# Pls cross post -CT_MAN BEATS GOLDEN RETRIEVER PUPPY ALMOST TO DEATH !



## fostermom (Sep 6, 2007)

Horrible! I hope this puppy isn't returned to the owner and that the "man" is charged to the full extent of the law!


----------



## Laurie (Sep 20, 2009)

OMG.......... this is sickening and heartbreaking!! How could, and why would someone do something like this to an innocent puppy. I don't know what else to say.....I'm in tears!


----------



## GoldenCamper (Dec 21, 2009)

Here is a link with a photo of that sick *******. He better get the maximum penalty.

http://www.courant.com/community/west-haven/hc-west-haven-dog-abuse-0703,0,5798469.story


----------



## missmarstar (Jul 22, 2007)

How awful


----------



## 58loosy (Apr 18, 2010)

Unbelievable! He had better go to jail and I pray for a happy ending for the puppy.


----------



## Packleader (Nov 27, 2007)

This was one of the comments posted at the end of the article and I think this would be a great way to deal with people of abuse animals along with making it manditory that they NEVER own babysit or allowed within a mile of an animal. Hmmm guess they'd all have to go live in the middle of Siberia!!:

*ctsoothsayer* at 6:03 AM July 03, 2010 This human fecal sample did this all because of a chewed shoe. Earth to fecal sample, dogs chew things!
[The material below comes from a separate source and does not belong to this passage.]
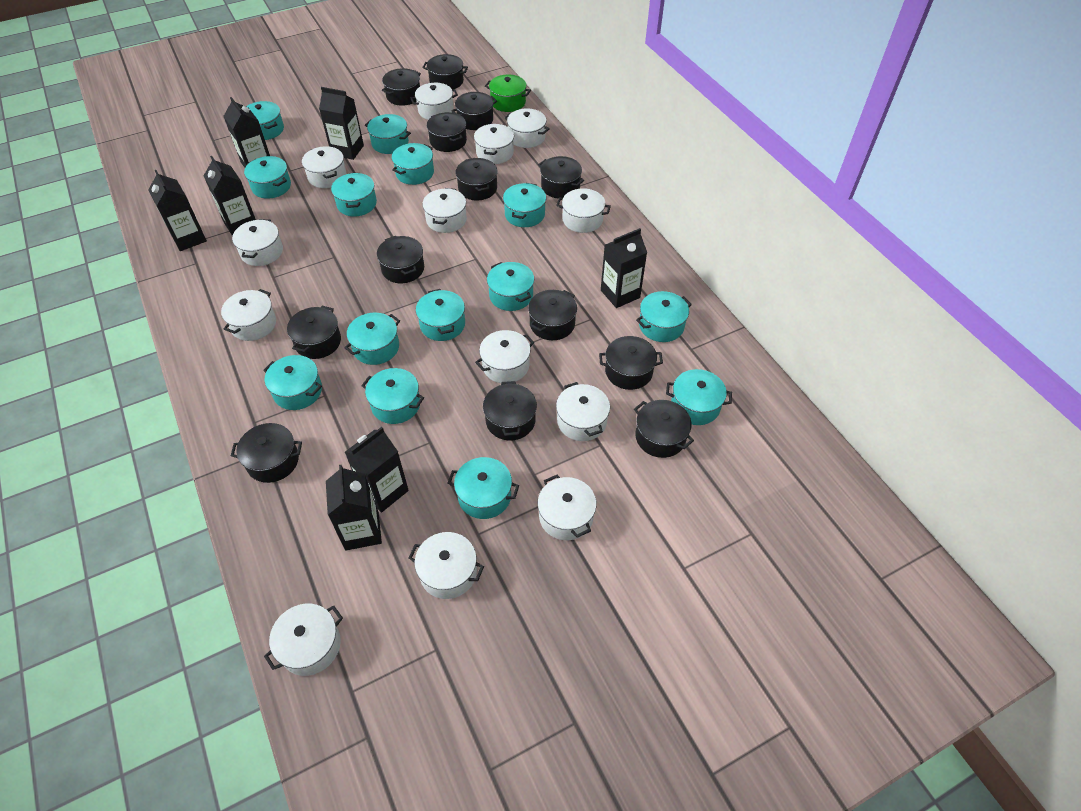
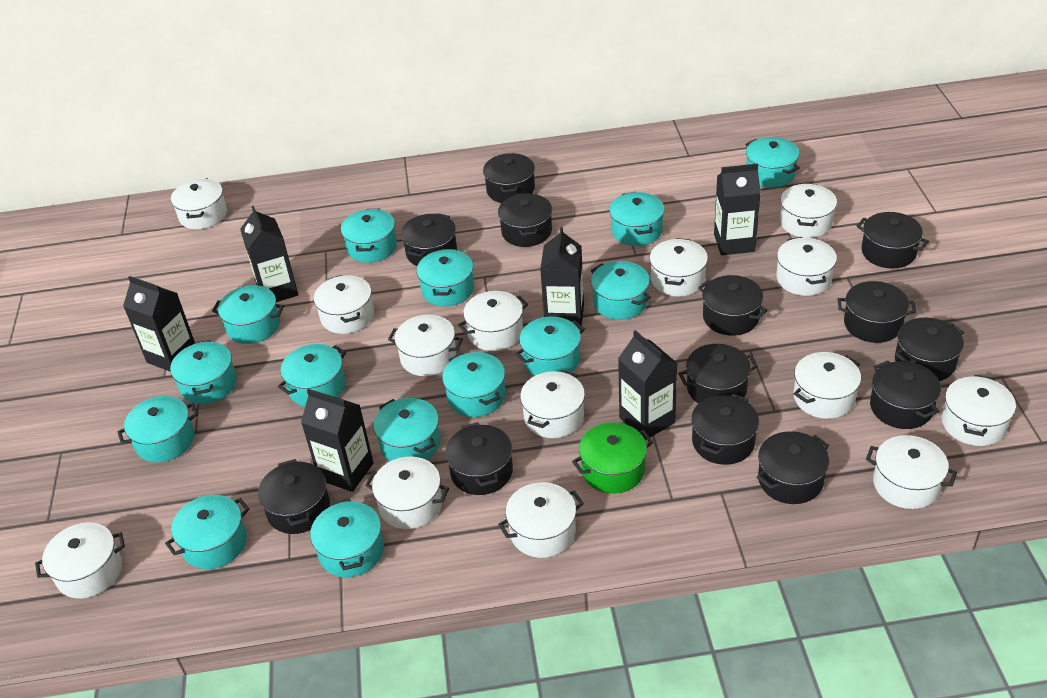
black carton: 7 -> 6
white pot: 13 -> 14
Please present yourself to the Doctor's office on Monday for castration. You, with a child, is a very scary thing and should be avoided at all costs.


----------



## Jackson'sMom (Oct 13, 2007)

If the friend of this SOB who beat the puppy knew about the abuse (and how could he not know?), the dog should NEVER be returned to him. In fact, he should be considered an accessory to the crime. Does anybody know whether animal abuse is a misdemeanor or a felony in CT? I've heard that other prisoners don't take kindly to animal and child abusers, so maybe one of his pals in prison (assuming he is sent to prison) will provide some justice for the puppy.


----------



## FinnTastic (Apr 20, 2009)

I'm seething!!! That pup is going to need a lot of rehabilitation to believe in humans again. I pray the judge turns him over to a rescue.


----------



## mylissyk (Feb 25, 2007)

More on the story:

http://middletownpress.com/articles/2010/07/03/news/doc4c2ecea2ddb07477919085.txt


----------



## Jackson'sMom (Oct 13, 2007)

Bean may be recovering physically, but the emotional damage may never be repaired.


----------



## Golden123 (Dec 6, 2009)

Id like to beat the **** out of that *******.


----------



## CrystalG (Aug 12, 2009)

OMG, how horrific! Poor Bean....I hope this sick excuse for a human doesn't get him back and that he finds a loving furever home.


----------



## GoldenJoyx'stwo (Feb 25, 2007)

Glad I do not know him personally.


----------



## Jamm (Mar 28, 2010)

Ohh the things i could do to this cruel human


----------



## GoldenJoyx'stwo (Feb 25, 2007)

There was an update sent to me and West Haven seems to be making all of the right choices. Hopefully Nancy will update.


----------



## cham (Feb 21, 2008)

As of right now, I have no new info, but will pass on what ever I hear. Right now Bean is in the care and custody of the state of CT AC, and on his way to physical healing. Psychologically I worry for him. He might need intensive training down the road for him to learn to trust males again.


----------



## Jo Ellen (Feb 25, 2007)

I hate this story. I hate this person! Some dogs are just so incredibly unlucky, breaks my heart. I'm glad Bean is safe now. I hope the person that did this isn't.


----------



## Pointgold (Jun 6, 2007)

Unfortunately for him, he's not a professional football player.


----------



## Lilliam (Apr 28, 2010)

I just posted to all my social media pages and made sure to include this.....thing's full name and city and made sure everyone knew that his full address is in the article.
I have some pretty militant friends....they will make noise....


----------